Now I'd think A6's or 710's would be a different story as they would heat cycle much faster then the RA1

carguy123
carguy123 SuperDork
7/10/10 10:55 p.m.
Jensenman wrote:
oldeskewltoy wrote: UTOG treadwear has nothing to do with ACTUAL wear... EXCEPT...(for example) Kumho's 100 rating means any Kumho with a different rating would wear @ the difference between the rated tire, and a Kumho 100. A Kumho 100 does not and likely will not equal any other manufacturers 100 rated tire.

That's why I said EXPECTED tread life. Tires are all tested on the same equipment, tread wear data is collected and then extrapolated to an approximate tread life number. That number is most definitely comparable all across the range of tires and manufacturers, that's why it's called Uniform Tire Quality Grading. A Bridgestone 100 can most certainly be compared to a Kumho 100 can be compared to a Michelin 100 etc under ideal conditions. Sumitomo's explanation is one of the best: http://www.sumitomotire.com/tireabc/utqg.aspx

The Act may call it a UNIFORM Tire Grading, but it is anything but uniform. The first poster was correct you cannot use that number to compare different manufacturers tires, only tires within a specific manufacturers line up.

Keith
Keith SuperDork
7/11/10 12:15 a.m.

The tire of choice at the Targa Newfoundland - until the 2010 rule change to 140+ UTQG - was the Toyo RA1. And that's a race that can get pretty cold and pretty wet. I run RA1s on a couple of my cars and it's pretty normal for at least two of the cars at FM to be tooling around on the Three Streetable R Comps: the RA1, the R888 and the NT-01.

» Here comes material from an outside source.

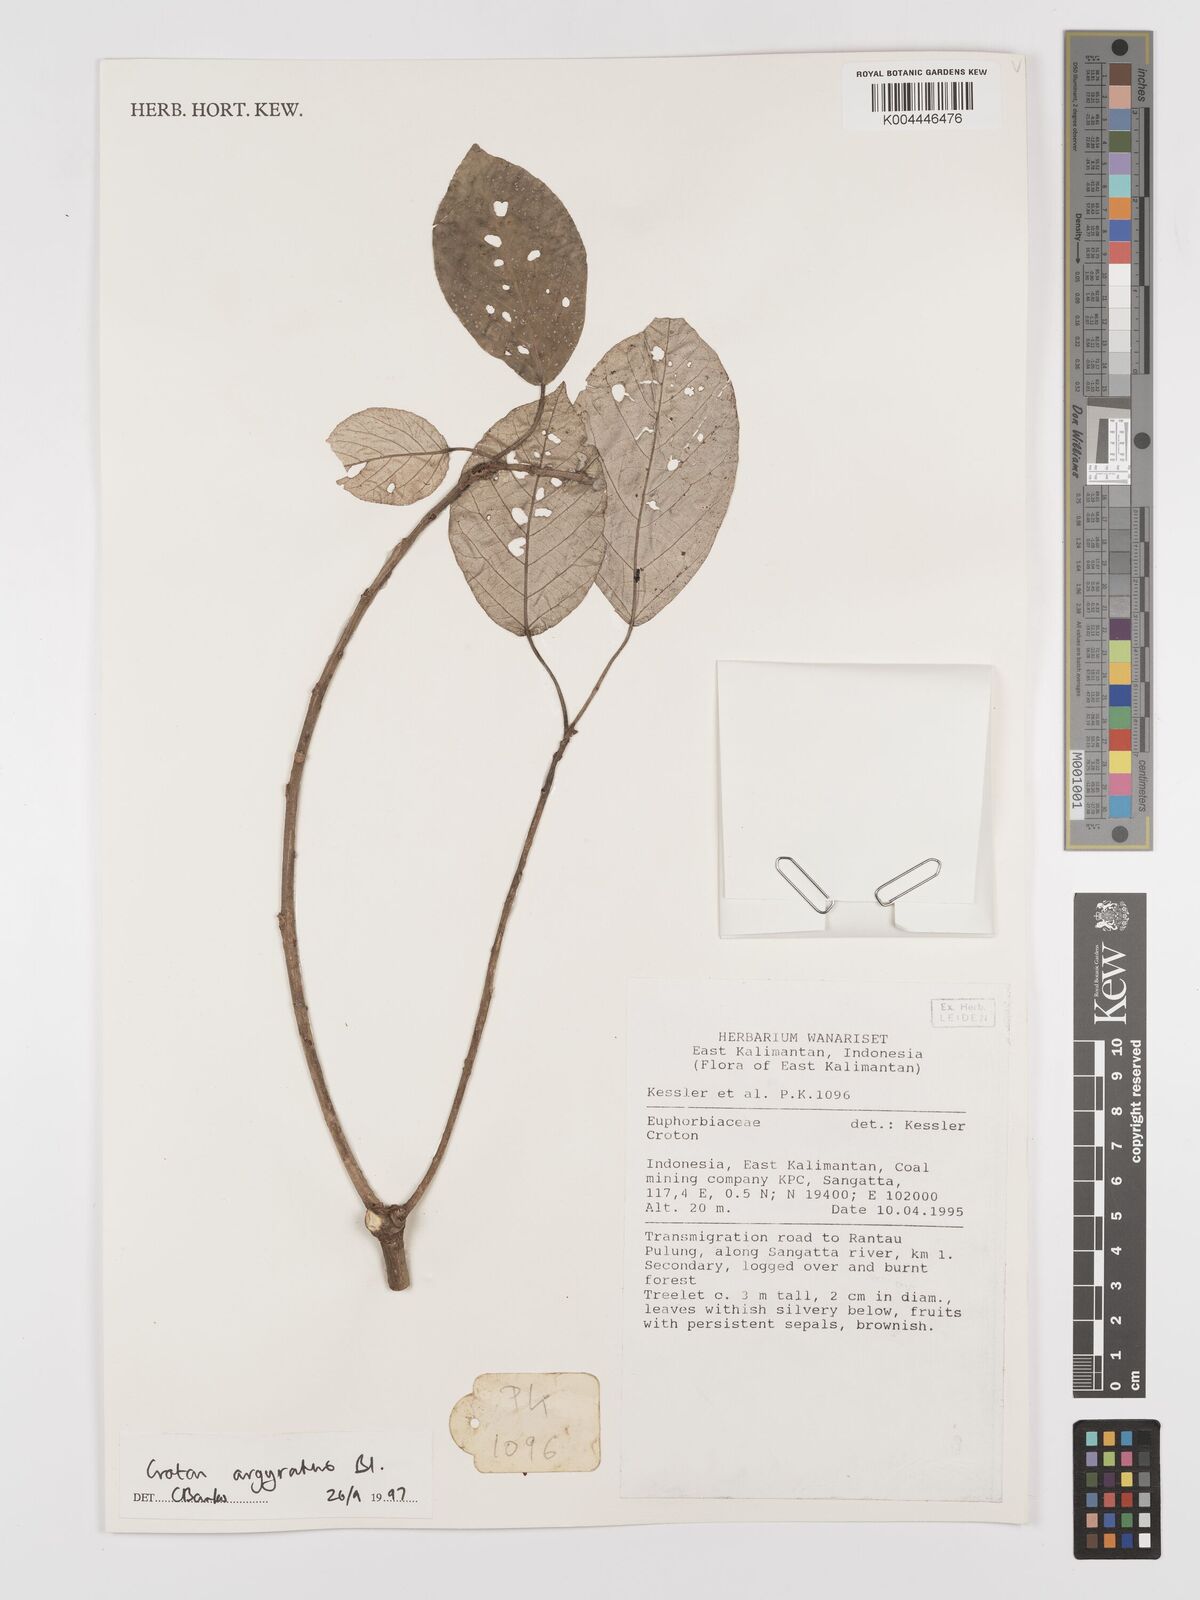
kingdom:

On wet pavement, they work well. On water, you need some tread. And in my experience, they also last longer than a set of RT215s while providing a whole lot more grip.

Jay
Jay Dork
7/11/10 2:18 a.m.

I used to occasionally run A032Rs on the street. They did fine in thick downpours, even when they were down to only 1/3 tread left (got them half used anyway.) A few guys in my old autocross club figured that Kuhmo V710s were still faster on wet pavement than streets (even good ones) but those wouldn't work where there's actually some water depth.